Inevitably, however, London was the clubbers’ heaven, with, it was claimed, up to twenty thousand men assembling nightly in its clubs. Of the staggering two thousand societies said to have met there in early Georgian times, many were social, like the Sublime Society of Beefsteaks, some debating, like the Robin Hood, while others were aesthetic, like the Society of Dilettanti. When, early in George III’s reign, the Duchess of Newcastle drew up her own guide to ‘what’s on in London’, she listed not merely theatres, pleasure gardens and so on, but ‘the Macaroni Club, Boodle’s Club ... the Goose-trees Club, Savoir Vivre Club, Bill of Rights, Royal Society, Antiquarian Society, Tiptop, Border, Constitutional Society ... Bucks, and Anti-Gallican’.
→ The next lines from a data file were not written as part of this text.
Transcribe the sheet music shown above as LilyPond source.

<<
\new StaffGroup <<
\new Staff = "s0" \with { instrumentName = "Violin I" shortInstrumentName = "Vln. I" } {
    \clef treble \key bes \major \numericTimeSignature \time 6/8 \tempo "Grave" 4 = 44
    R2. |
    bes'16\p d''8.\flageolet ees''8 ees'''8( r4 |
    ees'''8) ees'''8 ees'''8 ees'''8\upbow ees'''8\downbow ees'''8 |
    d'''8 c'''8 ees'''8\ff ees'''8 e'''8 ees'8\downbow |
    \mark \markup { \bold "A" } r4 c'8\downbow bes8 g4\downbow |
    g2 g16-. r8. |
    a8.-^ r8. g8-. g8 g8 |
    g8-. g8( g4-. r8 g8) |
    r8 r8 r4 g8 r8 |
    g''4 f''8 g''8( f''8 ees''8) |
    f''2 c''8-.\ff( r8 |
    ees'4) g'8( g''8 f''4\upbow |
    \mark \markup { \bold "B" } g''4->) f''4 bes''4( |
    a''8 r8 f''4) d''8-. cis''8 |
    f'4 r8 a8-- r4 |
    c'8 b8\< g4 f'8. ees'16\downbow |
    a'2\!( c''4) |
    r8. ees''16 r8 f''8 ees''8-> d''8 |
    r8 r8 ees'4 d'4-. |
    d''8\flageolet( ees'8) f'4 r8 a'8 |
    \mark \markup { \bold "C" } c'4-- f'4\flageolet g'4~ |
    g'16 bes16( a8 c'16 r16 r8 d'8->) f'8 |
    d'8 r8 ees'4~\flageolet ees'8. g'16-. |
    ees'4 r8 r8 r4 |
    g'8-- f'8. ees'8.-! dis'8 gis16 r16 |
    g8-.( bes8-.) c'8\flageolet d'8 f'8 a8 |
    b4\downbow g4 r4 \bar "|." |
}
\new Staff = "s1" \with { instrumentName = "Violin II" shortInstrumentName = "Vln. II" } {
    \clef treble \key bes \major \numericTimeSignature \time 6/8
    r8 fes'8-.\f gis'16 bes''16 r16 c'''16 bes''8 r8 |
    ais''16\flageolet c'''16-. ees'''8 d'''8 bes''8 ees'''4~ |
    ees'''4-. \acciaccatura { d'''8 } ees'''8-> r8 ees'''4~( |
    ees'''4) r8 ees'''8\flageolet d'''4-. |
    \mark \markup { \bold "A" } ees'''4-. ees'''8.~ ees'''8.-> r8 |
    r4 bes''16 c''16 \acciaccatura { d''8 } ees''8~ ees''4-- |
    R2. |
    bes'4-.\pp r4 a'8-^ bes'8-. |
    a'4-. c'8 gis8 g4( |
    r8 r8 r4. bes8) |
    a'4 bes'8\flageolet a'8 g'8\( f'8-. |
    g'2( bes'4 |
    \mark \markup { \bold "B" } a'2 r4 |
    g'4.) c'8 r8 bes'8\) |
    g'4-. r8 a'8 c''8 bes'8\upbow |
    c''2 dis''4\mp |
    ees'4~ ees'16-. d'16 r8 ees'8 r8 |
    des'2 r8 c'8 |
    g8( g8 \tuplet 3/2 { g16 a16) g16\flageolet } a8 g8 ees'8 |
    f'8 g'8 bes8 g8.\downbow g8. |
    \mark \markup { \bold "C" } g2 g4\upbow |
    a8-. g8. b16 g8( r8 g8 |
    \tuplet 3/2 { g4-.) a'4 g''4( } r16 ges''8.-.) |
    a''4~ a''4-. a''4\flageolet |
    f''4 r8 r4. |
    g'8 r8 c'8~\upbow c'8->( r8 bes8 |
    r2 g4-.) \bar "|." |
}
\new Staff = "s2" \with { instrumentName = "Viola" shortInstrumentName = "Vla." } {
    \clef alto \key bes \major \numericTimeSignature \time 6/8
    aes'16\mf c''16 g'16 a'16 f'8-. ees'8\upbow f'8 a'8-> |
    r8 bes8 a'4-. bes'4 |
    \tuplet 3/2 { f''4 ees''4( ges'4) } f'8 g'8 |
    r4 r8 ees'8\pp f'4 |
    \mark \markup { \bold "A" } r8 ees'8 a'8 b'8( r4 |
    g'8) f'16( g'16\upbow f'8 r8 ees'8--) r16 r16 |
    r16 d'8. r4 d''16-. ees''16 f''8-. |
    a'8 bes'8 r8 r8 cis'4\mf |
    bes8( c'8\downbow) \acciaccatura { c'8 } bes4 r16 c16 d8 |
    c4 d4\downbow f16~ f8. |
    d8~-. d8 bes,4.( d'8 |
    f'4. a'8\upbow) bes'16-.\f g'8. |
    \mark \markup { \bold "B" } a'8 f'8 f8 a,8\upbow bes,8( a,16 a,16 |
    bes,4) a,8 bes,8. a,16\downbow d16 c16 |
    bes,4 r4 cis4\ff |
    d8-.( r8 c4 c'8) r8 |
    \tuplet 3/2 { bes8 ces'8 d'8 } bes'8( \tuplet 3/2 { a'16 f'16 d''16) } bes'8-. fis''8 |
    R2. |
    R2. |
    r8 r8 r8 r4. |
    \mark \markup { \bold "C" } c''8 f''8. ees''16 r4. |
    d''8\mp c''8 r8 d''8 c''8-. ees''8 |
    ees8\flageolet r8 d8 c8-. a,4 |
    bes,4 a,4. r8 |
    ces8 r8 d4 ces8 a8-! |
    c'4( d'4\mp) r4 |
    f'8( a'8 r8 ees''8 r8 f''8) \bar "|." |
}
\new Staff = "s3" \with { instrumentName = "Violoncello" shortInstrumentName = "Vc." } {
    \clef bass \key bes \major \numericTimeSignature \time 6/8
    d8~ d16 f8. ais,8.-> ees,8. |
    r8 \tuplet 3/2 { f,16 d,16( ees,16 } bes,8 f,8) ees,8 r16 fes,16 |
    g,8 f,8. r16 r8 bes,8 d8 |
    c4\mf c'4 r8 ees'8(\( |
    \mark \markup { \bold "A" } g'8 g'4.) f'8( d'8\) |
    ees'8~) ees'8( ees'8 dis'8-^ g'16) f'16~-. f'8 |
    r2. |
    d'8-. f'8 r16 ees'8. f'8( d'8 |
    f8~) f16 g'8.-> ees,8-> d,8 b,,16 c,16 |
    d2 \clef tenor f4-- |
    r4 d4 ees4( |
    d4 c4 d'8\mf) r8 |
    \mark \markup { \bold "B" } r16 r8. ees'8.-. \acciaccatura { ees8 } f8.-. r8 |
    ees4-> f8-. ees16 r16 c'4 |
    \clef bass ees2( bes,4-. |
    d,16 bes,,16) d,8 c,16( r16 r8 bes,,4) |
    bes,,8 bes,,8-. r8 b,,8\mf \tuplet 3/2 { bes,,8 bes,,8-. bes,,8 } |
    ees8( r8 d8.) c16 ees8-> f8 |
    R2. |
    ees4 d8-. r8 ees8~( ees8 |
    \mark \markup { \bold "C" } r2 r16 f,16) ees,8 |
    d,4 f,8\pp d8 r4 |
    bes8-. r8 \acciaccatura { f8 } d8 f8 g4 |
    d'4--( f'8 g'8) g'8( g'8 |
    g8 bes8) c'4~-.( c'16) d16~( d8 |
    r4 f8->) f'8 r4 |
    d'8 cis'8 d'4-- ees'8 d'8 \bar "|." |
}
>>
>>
If the Kit-Kat had once been the great talking shop of the Whig grandees and men of letters, pride of place went later on to Johnson’s Literary Club, whose gatherings at the Turk’s Head in Gerrard Street included Burke, Reynolds, Goldsmith, Sir Joseph Banks, Burney, Garrick, Sheridan, Gibbon and Adam Smith. In their role as self-appointed custodians of culture, literary clubs combined some of the functions of the Paris salon and the university the capital lacked.